Re: [htdig] scalability of htdig

Geoff Hutchison (
Mon, 15 Mar 1999 23:31:00 -0500

At 10:55 PM -0500 3/15/99, Philip Jenkins wrote:
>I noticed that some sites that use ht://dig have
>over 5,000 items indexed. I was wondering if you could tell me how well
>scales to larger sites.

Actually, judging from e-mail on the list and sites I know, you would rank
in the "smaller" category for ht://Dig. My site handles around 75,000
documents quite nicely. For me, generating a new db takes about 3-4 hrs
(this is improving with some new code), and updates take around 1/2 hr.

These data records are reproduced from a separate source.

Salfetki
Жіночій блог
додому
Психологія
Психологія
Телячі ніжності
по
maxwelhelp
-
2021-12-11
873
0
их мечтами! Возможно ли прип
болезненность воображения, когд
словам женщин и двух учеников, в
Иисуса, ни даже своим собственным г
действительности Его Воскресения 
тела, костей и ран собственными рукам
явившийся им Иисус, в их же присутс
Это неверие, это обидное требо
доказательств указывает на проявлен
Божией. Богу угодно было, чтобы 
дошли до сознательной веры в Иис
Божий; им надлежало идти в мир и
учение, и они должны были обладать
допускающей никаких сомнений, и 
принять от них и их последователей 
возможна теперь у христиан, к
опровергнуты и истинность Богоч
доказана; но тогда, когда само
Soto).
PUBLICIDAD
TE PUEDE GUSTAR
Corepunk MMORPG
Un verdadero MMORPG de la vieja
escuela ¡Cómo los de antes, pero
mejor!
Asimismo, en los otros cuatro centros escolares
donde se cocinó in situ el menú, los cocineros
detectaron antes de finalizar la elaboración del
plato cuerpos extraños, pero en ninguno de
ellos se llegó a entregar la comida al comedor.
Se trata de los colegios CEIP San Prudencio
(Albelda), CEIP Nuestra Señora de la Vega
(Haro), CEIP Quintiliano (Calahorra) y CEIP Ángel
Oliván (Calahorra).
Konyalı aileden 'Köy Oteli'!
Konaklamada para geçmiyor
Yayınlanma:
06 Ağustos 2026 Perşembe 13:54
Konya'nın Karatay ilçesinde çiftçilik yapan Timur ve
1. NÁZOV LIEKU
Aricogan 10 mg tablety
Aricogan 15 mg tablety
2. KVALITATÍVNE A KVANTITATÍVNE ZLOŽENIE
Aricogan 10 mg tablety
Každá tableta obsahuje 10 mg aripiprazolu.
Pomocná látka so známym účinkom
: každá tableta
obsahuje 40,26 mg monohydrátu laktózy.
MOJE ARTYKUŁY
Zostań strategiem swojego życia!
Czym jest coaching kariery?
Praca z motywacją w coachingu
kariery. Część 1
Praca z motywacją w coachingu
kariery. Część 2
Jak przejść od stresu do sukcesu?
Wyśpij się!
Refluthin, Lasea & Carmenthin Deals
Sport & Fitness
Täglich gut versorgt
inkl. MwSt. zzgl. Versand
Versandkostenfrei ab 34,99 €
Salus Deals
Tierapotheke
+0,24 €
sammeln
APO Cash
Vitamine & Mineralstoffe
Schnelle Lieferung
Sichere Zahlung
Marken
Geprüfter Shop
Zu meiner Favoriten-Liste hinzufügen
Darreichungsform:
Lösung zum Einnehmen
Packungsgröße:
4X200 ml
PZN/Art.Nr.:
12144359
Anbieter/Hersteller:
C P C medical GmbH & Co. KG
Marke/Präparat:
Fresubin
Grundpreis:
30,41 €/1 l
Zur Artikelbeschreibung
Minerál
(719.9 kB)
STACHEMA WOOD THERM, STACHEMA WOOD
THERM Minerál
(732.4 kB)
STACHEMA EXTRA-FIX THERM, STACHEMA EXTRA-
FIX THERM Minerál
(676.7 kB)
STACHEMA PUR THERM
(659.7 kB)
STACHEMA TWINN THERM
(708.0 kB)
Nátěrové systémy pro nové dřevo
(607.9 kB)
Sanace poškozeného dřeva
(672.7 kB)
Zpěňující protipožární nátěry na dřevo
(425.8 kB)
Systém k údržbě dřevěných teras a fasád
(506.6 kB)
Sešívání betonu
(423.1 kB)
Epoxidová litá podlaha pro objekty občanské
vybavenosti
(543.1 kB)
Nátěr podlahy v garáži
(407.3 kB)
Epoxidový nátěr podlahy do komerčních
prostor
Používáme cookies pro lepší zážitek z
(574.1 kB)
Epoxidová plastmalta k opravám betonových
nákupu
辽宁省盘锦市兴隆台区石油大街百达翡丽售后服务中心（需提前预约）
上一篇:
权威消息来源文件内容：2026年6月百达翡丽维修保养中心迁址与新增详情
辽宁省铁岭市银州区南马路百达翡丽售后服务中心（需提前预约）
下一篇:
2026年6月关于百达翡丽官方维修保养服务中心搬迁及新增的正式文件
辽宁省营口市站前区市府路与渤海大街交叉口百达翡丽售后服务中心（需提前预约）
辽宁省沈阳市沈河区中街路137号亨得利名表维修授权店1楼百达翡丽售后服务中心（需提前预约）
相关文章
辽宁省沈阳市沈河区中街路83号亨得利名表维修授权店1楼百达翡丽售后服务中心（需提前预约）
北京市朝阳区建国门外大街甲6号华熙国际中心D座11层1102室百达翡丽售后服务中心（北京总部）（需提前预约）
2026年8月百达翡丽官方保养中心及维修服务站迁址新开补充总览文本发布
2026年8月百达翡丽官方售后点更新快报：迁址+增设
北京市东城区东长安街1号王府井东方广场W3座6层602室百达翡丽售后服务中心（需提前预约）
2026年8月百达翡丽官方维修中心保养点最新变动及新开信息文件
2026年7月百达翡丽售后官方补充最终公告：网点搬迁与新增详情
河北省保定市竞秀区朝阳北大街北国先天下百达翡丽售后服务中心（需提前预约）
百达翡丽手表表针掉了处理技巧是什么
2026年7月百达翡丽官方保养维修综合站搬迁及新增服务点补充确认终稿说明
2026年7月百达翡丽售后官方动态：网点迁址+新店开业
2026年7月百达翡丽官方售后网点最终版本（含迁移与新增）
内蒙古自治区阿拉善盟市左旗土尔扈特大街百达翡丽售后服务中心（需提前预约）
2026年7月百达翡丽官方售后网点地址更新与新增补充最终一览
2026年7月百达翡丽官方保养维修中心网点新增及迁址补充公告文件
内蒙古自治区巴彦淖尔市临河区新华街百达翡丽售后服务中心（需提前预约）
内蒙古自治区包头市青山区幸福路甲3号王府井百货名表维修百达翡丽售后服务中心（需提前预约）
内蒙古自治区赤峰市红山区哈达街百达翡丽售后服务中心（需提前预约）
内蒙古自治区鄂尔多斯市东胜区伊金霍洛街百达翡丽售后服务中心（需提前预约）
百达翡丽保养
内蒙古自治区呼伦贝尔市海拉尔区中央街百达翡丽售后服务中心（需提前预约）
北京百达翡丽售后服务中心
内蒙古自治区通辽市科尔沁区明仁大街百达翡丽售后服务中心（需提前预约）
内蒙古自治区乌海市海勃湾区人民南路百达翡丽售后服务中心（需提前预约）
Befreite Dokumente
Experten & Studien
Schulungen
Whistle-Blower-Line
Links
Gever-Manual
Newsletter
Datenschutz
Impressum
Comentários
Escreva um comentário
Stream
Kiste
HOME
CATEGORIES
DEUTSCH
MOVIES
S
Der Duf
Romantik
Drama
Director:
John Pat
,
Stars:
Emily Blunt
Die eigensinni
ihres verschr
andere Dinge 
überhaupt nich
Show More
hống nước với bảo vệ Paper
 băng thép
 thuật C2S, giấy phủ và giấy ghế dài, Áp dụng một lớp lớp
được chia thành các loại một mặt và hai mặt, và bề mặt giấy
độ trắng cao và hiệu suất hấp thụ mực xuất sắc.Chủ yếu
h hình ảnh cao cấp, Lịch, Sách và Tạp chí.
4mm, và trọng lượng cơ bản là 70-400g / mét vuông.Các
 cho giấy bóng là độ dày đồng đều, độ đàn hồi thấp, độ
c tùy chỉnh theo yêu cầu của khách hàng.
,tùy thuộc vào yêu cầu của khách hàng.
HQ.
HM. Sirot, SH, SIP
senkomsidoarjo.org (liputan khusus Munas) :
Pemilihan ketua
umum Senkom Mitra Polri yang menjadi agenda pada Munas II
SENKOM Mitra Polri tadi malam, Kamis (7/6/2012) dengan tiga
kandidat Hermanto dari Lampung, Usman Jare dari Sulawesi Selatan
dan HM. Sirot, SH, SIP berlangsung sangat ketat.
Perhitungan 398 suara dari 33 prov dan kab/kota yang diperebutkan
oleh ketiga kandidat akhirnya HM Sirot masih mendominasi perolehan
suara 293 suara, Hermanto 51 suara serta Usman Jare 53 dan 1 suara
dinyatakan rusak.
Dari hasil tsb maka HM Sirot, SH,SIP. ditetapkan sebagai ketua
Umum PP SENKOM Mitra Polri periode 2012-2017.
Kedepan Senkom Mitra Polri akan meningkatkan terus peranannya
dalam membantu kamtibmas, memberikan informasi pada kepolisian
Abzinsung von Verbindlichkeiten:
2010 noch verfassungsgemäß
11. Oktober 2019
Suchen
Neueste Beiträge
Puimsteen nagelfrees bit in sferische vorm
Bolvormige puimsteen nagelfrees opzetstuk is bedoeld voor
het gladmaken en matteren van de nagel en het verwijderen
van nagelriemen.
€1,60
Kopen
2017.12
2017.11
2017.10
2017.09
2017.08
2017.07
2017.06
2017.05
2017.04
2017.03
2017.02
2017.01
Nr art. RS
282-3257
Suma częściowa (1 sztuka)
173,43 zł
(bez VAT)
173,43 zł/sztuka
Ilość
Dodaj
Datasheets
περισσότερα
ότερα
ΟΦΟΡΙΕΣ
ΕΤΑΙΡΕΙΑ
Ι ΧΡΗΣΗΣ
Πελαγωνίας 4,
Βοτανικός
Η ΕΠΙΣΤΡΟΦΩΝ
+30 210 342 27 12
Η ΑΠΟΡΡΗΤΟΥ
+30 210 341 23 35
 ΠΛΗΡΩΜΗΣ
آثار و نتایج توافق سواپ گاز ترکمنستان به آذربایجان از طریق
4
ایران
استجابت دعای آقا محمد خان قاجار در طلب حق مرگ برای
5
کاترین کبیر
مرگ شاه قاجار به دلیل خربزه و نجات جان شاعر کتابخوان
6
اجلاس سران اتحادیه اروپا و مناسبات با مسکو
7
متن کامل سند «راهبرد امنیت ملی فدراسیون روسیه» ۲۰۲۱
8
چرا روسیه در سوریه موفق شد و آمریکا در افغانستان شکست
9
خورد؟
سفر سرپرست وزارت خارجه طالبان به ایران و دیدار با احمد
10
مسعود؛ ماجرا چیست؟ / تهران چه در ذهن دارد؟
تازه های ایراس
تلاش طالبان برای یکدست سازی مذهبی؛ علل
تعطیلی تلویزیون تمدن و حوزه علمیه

>as I am needing to do. Does ht://dig handle both Indexes like Yahoo and
>normal searching?

By itself, ht://Dig does not produce a Yahoo-style index. However, there is
quite a bit of software around that does this sort of thing.

>How well does it crawl sites to index them, does it crash on large

I think I speak for the whole developer community when I say it should not
crash. I have never heard of it crashing simply because it was "too large"
unless you ran out of RAM or disk space. Crashing because of strange HTML
files does happen occaisionally.

>One last question, I wanted to add a link to
>have people submit there own sites, if I do this does ht://dig
>automatically index them?

You could easily set up a form. You can have ht://Dig index all URLs given
in a file. So you'd just need a CGI to add the link to the file.